PROBLEM DESCRIPTION |
Would it be possible to write out each entry below exactly, without the pictures?

DATA FOR THE TASK |
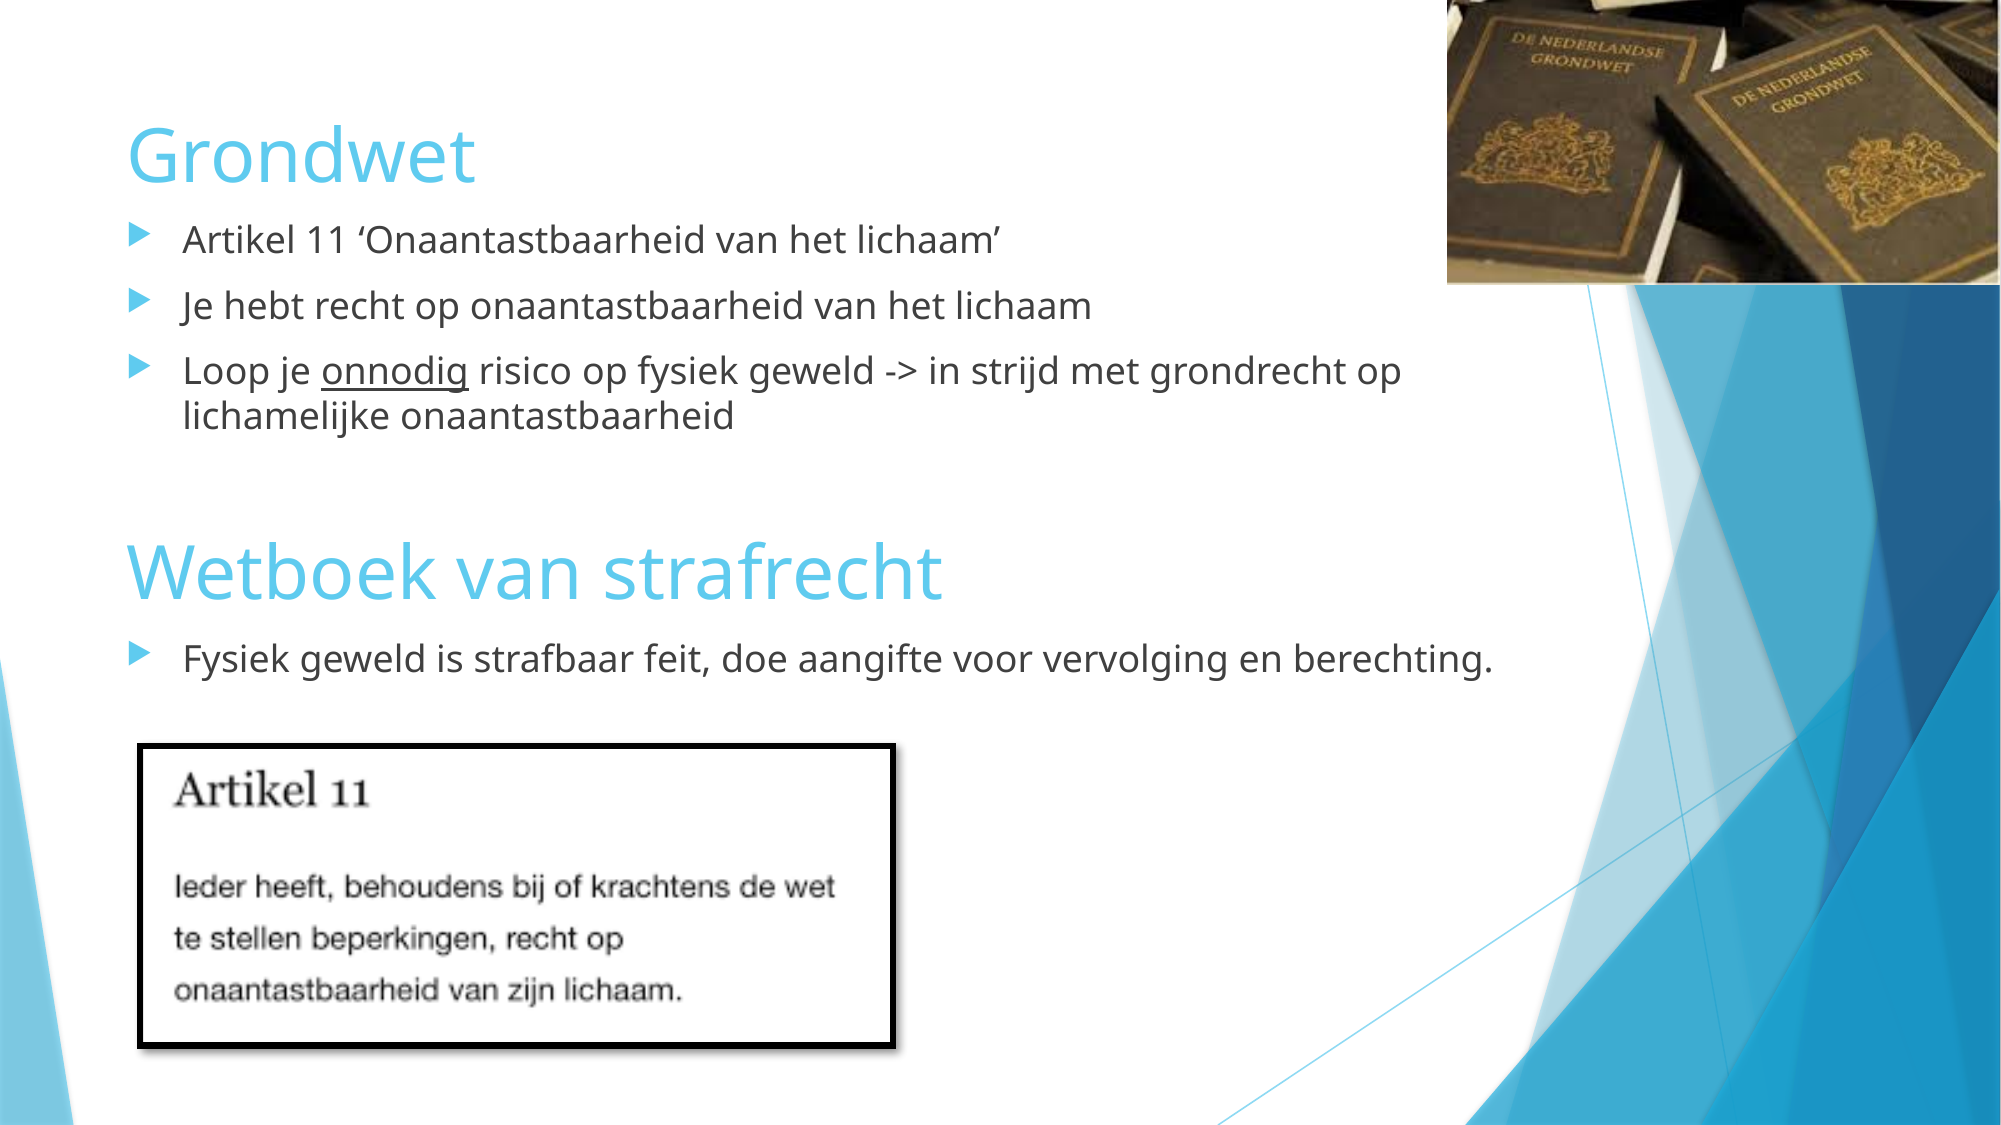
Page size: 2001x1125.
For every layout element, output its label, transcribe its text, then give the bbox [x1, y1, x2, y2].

picture [1447, 0, 2000, 286]
picture [142, 748, 891, 1044]
list Artikel 11 ‘Onaantastbaarheid van het lichaam’ Je hebt recht op onaantastbaarheid van het lichaam Loop je onnodig risico op fysiek geweld -> in strijd met grondrecht op lichamelijke onaantastbaarheid Wetboek van strafrecht Fysiek geweld is strafbaar feit, doe aangifte voor vervolging en berechting. [111, 208, 1522, 845]
title Grondwet [111, 99, 1442, 208]
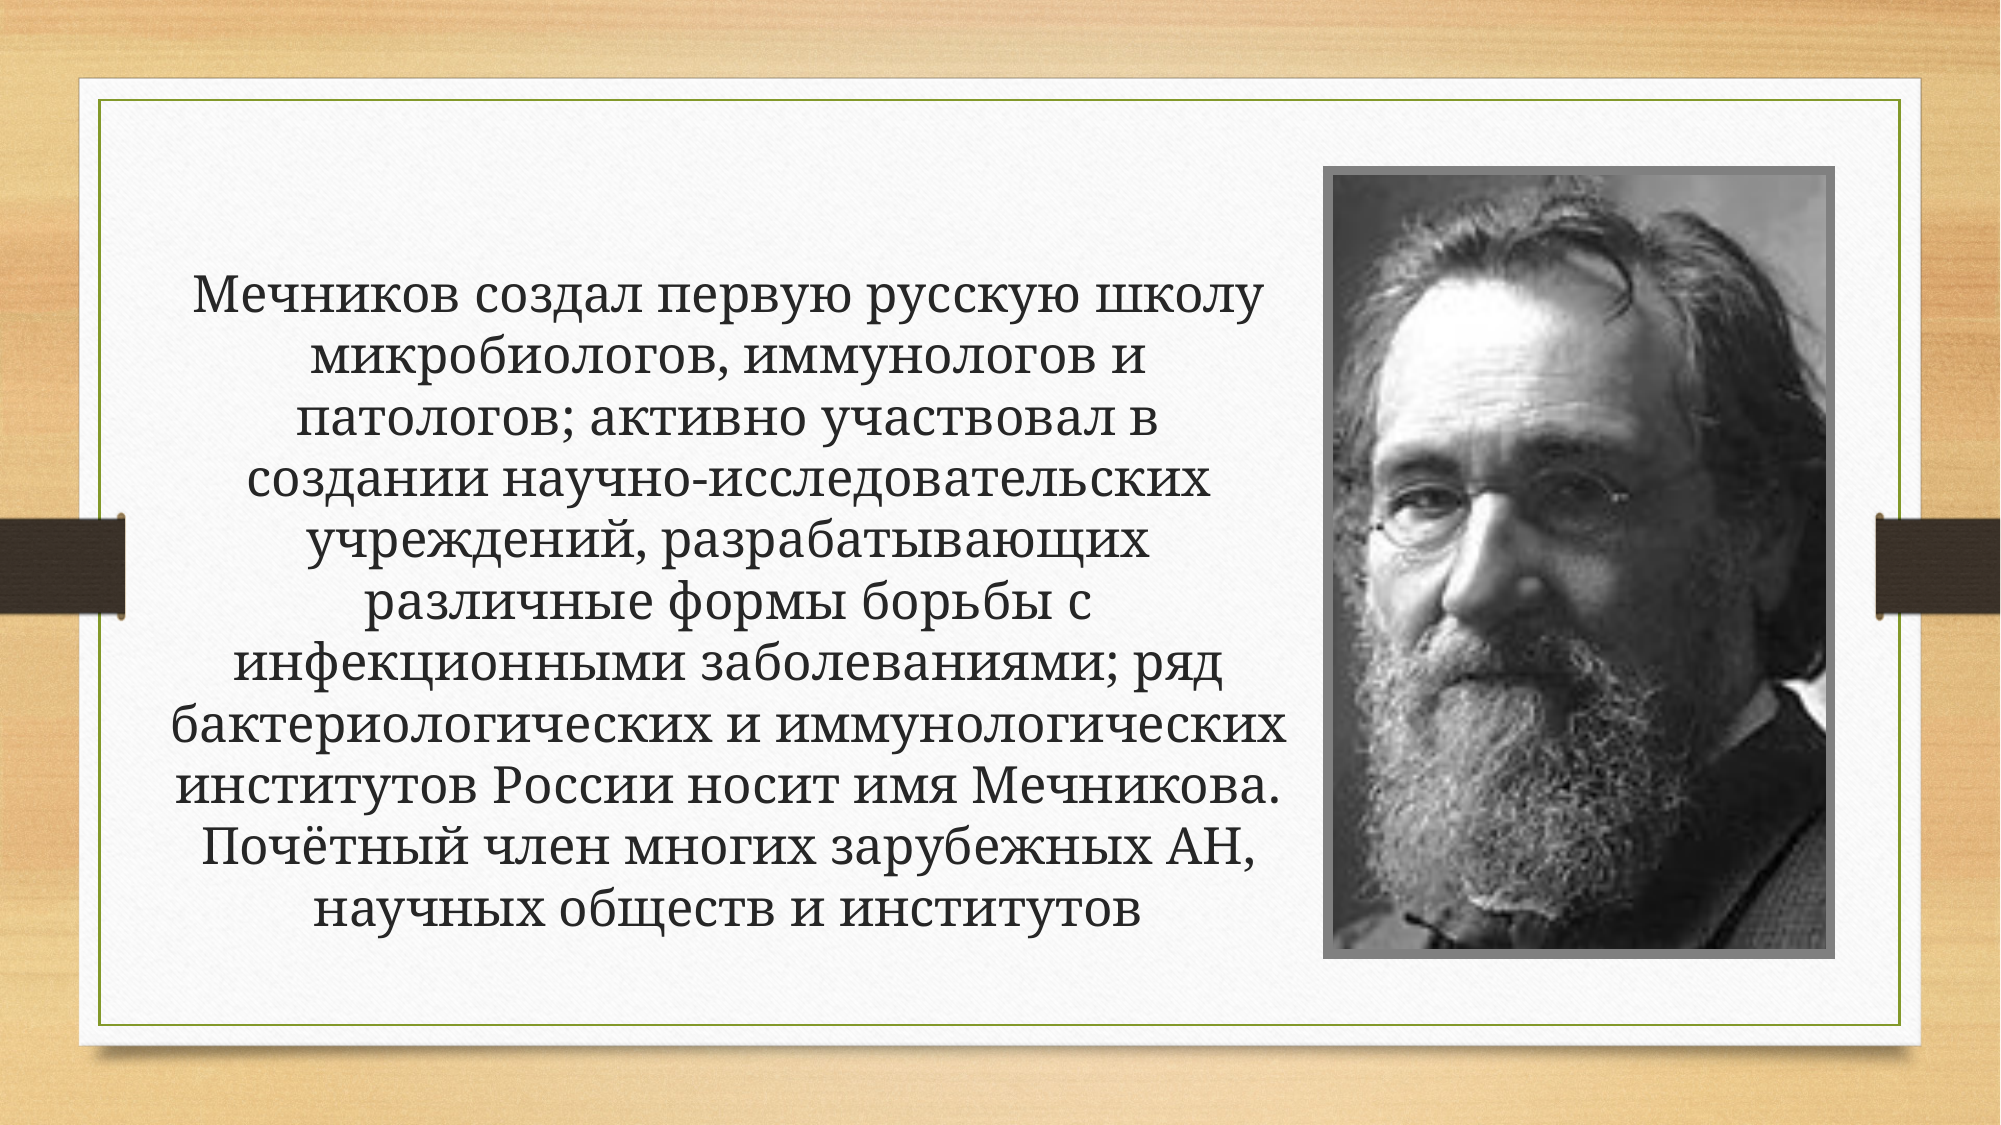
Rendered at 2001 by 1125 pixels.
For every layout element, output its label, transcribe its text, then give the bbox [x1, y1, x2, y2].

picture [0, 0, 2001, 1125]
list Мечников создал первую русскую школу микробиологов, иммунологов и патологов; активно участвовал в создании научно-исследовательских учреждений, разрабатывающих различные формы борьбы с инфекционными заболеваниями; ряд бактериологических и иммунологических институтов России носит имя Мечникова. Почётный член многих зарубежных АН, научных обществ и институтов [154, 170, 1303, 955]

EXERCISE OUTPUT |
Page size: 2001x1125.
For every layout element, output its label, transcribe its text, then give the bbox [x1, y1, x2, y2].

picture [1447, 0, 2000, 286]
picture [142, 748, 891, 1044]
list Artikel 11 ‘Onaantastbaarheid van het lichaam’ Je hebt recht op onaantastbaarheid van het lichaam Loop je onnodig risico op fysiek geweld -> in strijd met grondrecht op lichamelijke onaantastbaarheid Wetboek van strafrecht Fysiek geweld is strafbaar feit, doe aangifte voor vervolging en berechting. [111, 208, 1522, 845]
title Grondwet [111, 99, 1442, 208]
Rendered at 2001 by 1125 pixels.
For every layout element, output its label, transcribe its text, then give the bbox [x1, y1, x2, y2].

picture [0, 0, 2001, 1125]
list Мечников создал первую русскую школу микробиологов, иммунологов и патологов; активно участвовал в создании научно-исследовательских учреждений, разрабатывающих различные формы борьбы с инфекционными заболеваниями; ряд бактериологических и иммунологических институтов России носит имя Мечникова. Почётный член многих зарубежных АН, научных обществ и институтов [154, 170, 1303, 955]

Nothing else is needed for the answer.